For Ely, quality begins with understanding the character and DNA of a place before development even starts. He argued against the increasing homogenisation of housing across the country — what he described as schemes “designed for nowhere and built for everywhere”. Instead, he called for a more context-driven approach that draws from local landscape, urban grain and existing social infrastructure. “It’s not necessarily the buildings themselves that create the quality of place,” he said. “It’s the public realm, the landscape and the social infrastructure around them.”
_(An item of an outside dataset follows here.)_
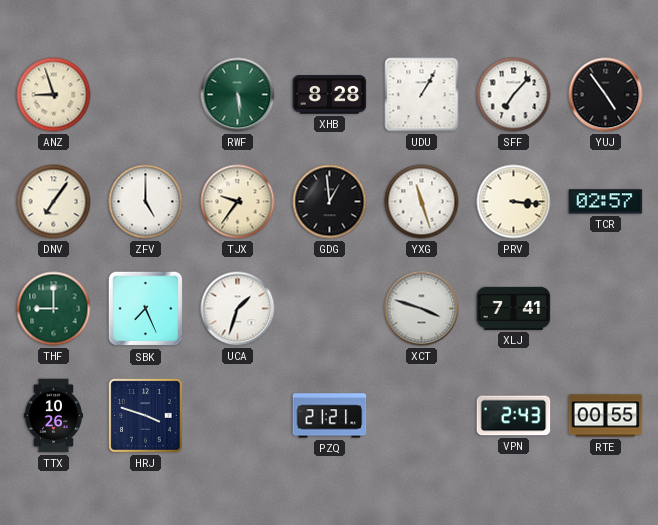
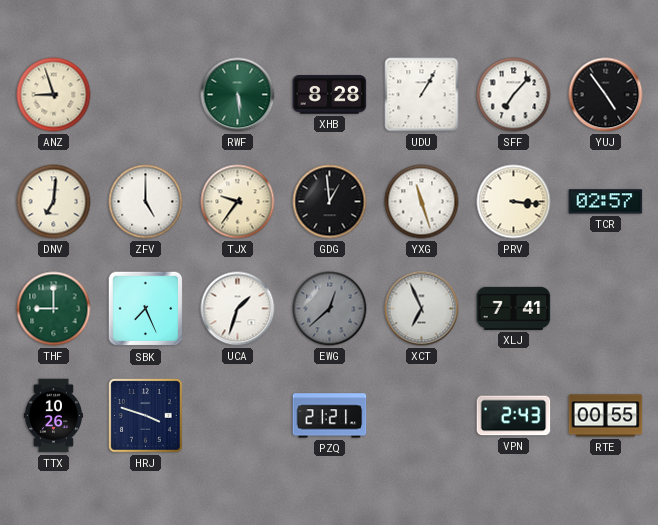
DNV: 7:06 -> 7:01
EWG: none -> 12:38
XCT: 3:48 -> 6:56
The panel also explored the relationship between certainty and delivery. Hill noted that while developers consistently call for greater certainty from national and local government, the reality is often a shifting landscape of policy and regulation. “Certainty is what we all crave and what we don’t get,” he said. One frustration, he argued, is the variation in requirements between local authorities, particularly where standards diverge significantly from national guidance. “You can be in one authority where you need three parking spaces for a two-bedroom house,” he said, “and just across the border there are no parking spaces at all.”
The discussion concluded with questions around public trust and community resistance to development. Several panellists acknowledged growing scepticism towards new housing, particularly where previous schemes have failed to integrate successfully into existing neighbourhoods “Too often we’ve built places that are just a series of boxes,” Washer said, “with no real thought about how they fit into the existing environment. Better communication, stronger engagement and visibly higher-quality development were all identified as ways to rebuild confidence. But the panel’s broader argument was that trust ultimately comes from delivery: creating places people genuinely want to live in, and which improve over time rather than deteriorate.